С каждым днем весна становилась жарче, капель, как кипяток, шпарила и проедала рваными дырьями ледяные бугры, и Катерине Ивановне казалось, что это не вообще, а именно на ней ставится какой-то сложный, взрывоопасный опыт. По-житейски все как будто складывалось счастливо: вокруг нее суетилась верная подруга, чуть ли не с жадностью готовая перехватить любую валившуюся на нее проблему, за ней ухаживал мужчина, и не просто мужчина, а художник, перед которым у многих женщин вспыхивали щеки и менялись голоса. Сергей Сергеич явно собирался жить с Катериной Ивановной, и перед ней возникала невероятная перспектива нормальной женской судьбы: семья, возможно, что и дети, представлявшиеся Катерине Ивановне большими белыми подарками, перевязанными, будто из отдела сувениров, розовыми лентами, с бантами на боку. Однако в эту перспективу счастья, что естественно складывалась из разных понятных событий, с тою же невиннейшей естественностью входила и мамина смерть.
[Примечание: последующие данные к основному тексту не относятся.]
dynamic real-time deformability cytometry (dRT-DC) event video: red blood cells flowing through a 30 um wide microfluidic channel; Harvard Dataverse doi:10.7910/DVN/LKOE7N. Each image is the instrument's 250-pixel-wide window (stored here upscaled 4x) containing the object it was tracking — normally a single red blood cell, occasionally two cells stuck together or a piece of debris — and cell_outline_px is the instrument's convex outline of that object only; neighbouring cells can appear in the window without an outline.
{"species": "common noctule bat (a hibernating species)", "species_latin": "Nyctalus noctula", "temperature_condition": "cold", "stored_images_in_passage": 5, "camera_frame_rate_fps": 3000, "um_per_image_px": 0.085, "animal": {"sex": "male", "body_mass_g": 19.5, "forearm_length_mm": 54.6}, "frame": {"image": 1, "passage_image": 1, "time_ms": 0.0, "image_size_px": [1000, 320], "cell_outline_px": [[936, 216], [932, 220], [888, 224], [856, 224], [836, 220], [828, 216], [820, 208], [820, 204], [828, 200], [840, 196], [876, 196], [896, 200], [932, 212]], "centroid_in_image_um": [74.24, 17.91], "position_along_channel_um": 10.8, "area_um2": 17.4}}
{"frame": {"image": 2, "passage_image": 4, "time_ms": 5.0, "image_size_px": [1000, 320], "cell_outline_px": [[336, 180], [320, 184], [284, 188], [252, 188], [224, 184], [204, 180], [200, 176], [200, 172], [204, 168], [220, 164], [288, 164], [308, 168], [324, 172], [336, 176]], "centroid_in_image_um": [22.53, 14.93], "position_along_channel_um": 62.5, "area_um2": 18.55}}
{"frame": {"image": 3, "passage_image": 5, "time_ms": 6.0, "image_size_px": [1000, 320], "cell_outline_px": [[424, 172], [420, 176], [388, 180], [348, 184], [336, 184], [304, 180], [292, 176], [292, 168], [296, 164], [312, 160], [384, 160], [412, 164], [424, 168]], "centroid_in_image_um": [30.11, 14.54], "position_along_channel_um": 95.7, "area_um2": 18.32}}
Все соединялось одно к одному, чтобы заставить Катерину Ивановну желать ее скорейшей кончины: и собственная усталость, из-за которой у нее в руках перепутывались лекарство с ложкой, буханка с ножом, и то, что Сергей Сергеич обитает в общежитии и нуждается в жилье, и поползновения красотки Верочки, пахнувшей как целый цветник, увести жениха. Маргарита так много и громко говорила в отделе о грядущей утрате, что вокруг нее создавалась атмосфера какого-то предпраздничного ничегонеделанья. Торжественные дамы, многие в новомодных стрижках с крутыми, как бы хвойными зачесами, просиживали в пенале дольше обычного, вздыхали, пили кофе, рассказывали друг другу разные житейские истории – и выходило, что Катерина Ивановна будет виновата перед ними за беспокойство, если мать каким-то чудом не умрет. Она из последних сил крепилась, чтобы этого не хотеть; приходя домой и слыша из комнаты кренящийся медленный скрежет диванных пружин, тонкое пение в нос, прерываемое усилием перевернуться, она убеждала себя, что действительно рада, что будет просто счастлива, если так останется навсегда.